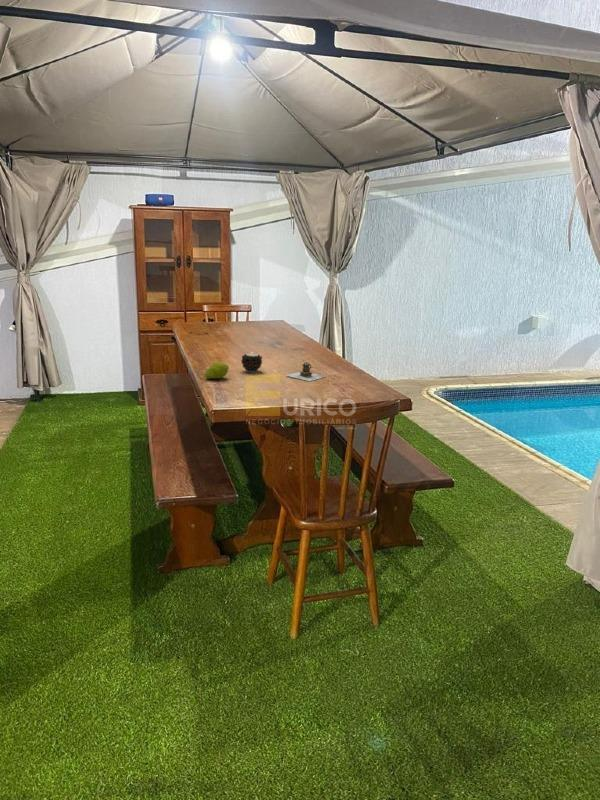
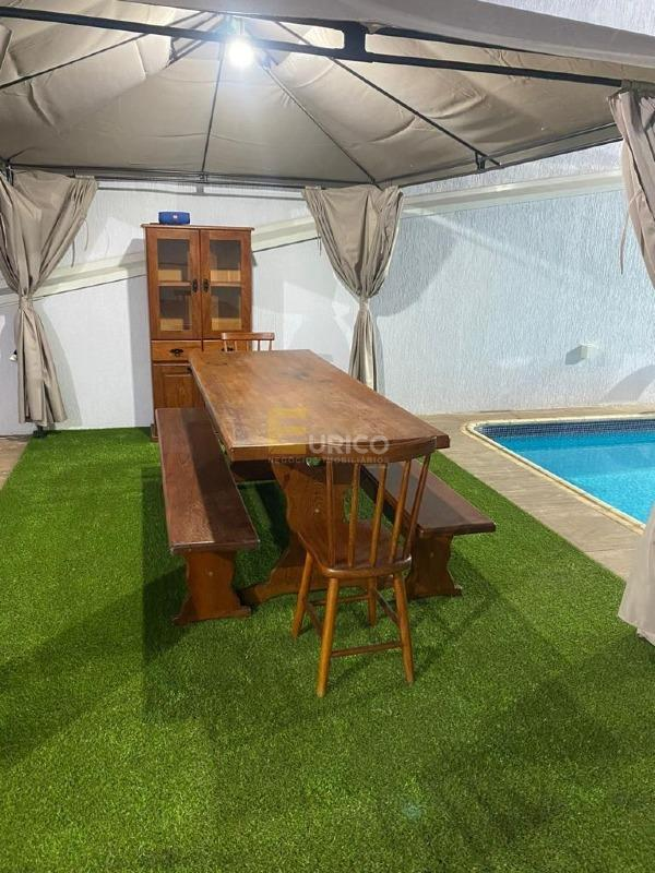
- teapot [285,361,326,382]
- fruit [204,361,229,380]
- candle [240,352,263,373]
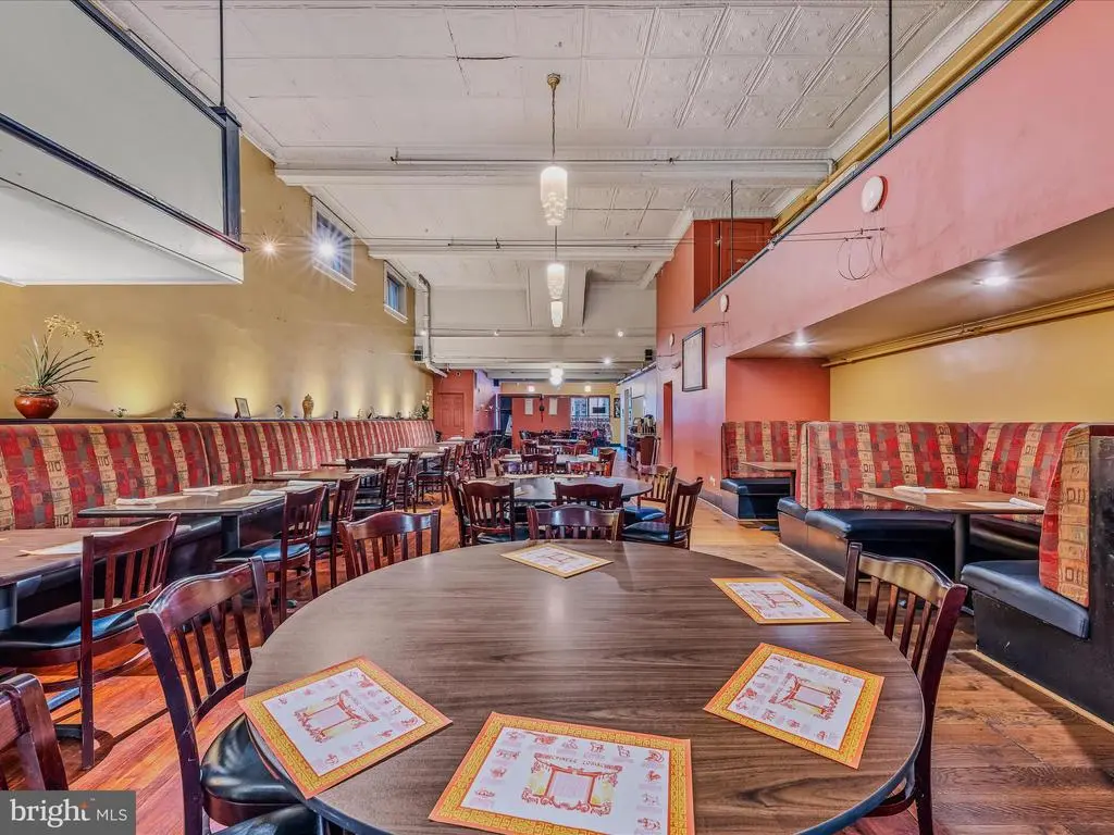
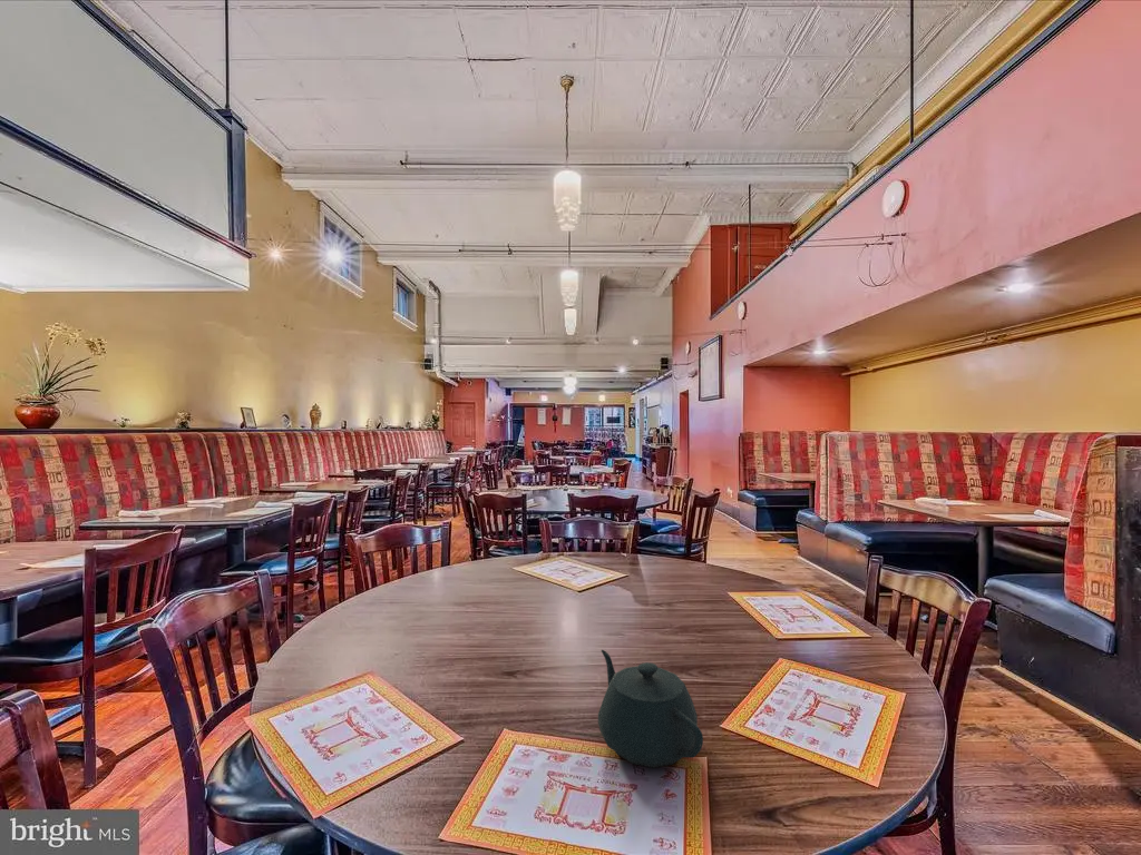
+ teapot [597,649,704,769]
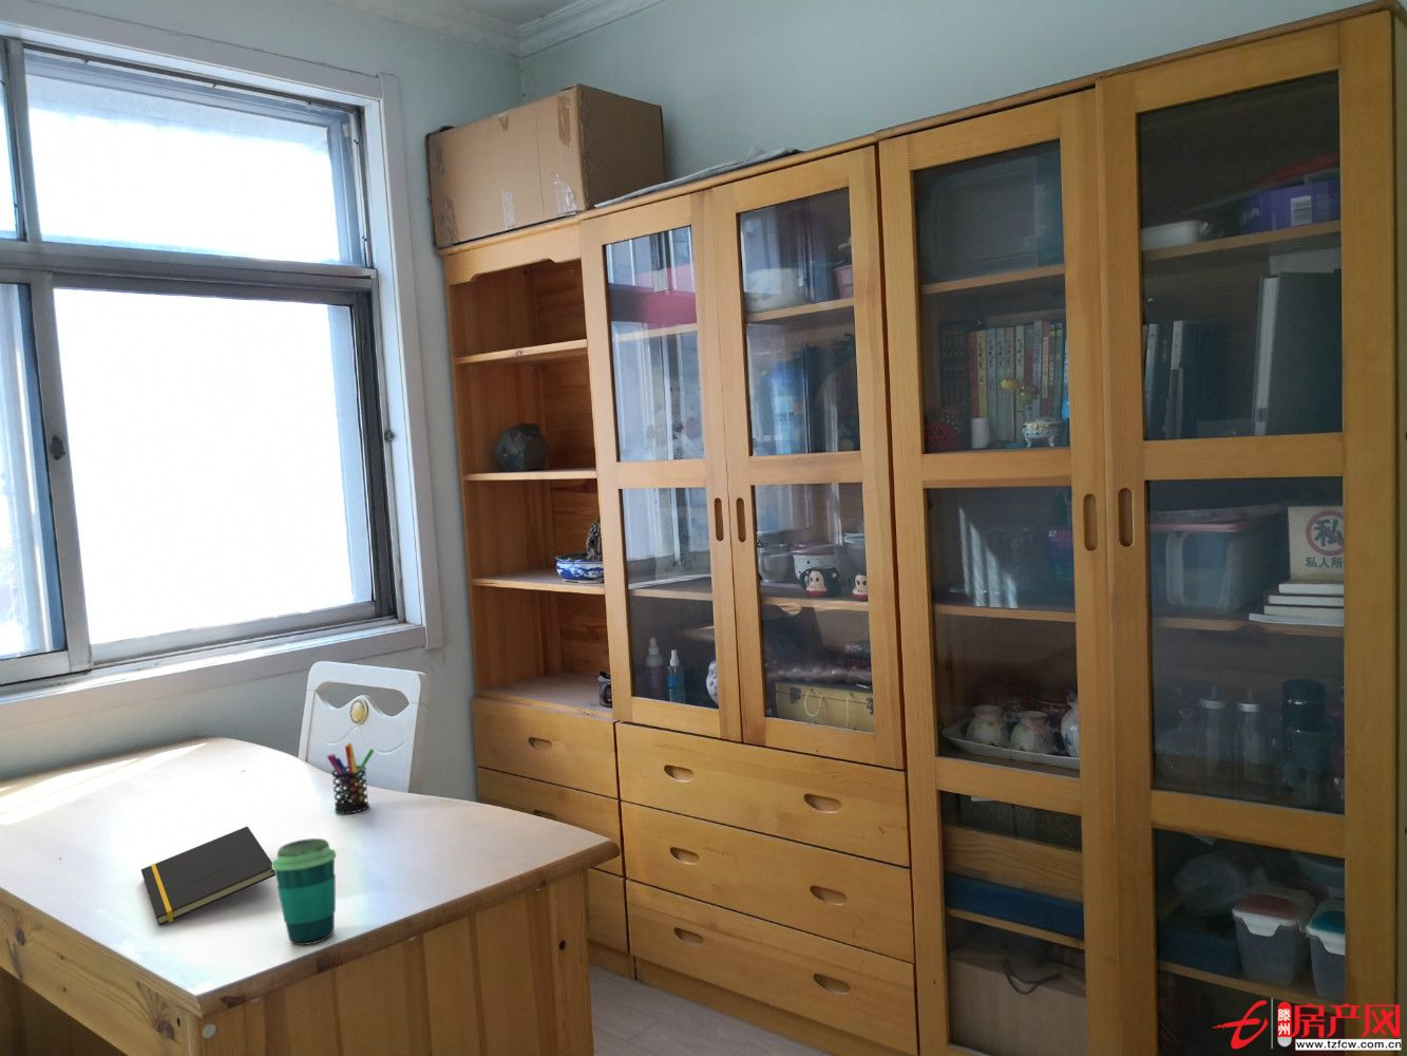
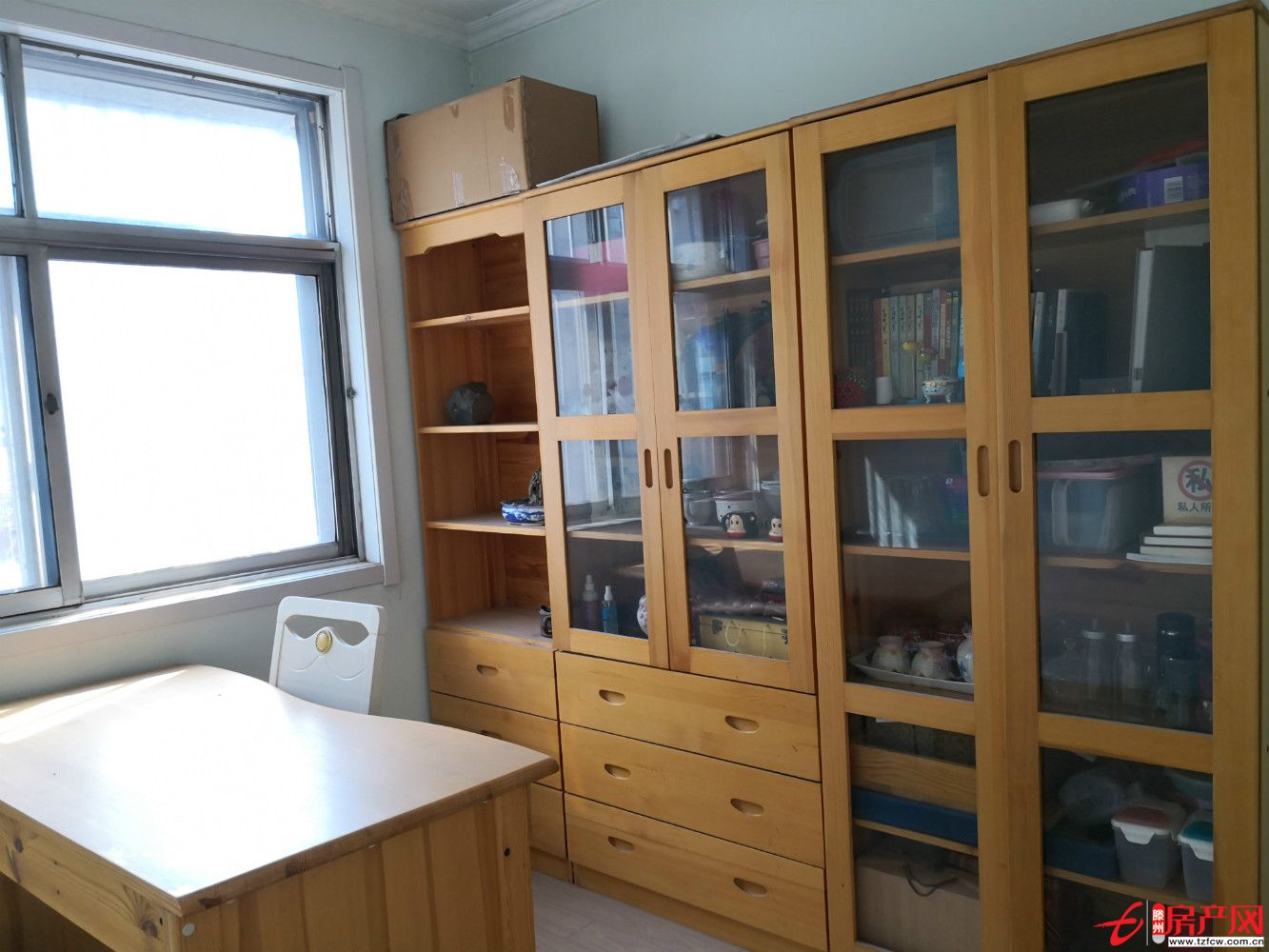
- pen holder [326,742,375,814]
- cup [273,837,337,946]
- notepad [140,825,275,927]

☆ ☆ ☆ ☆

* _TASK DETAILS_
Restate word for word, please, the line containing "- fruit [204,361,229,380]" and all lines after it through the end of the material; the pictures do not belong in the copy.

* _TASK RESPONSE_
- fruit [204,361,229,380]
- candle [240,352,263,373]
+ teapot [597,649,704,769]
- pen holder [326,742,375,814]
- cup [273,837,337,946]
- notepad [140,825,275,927]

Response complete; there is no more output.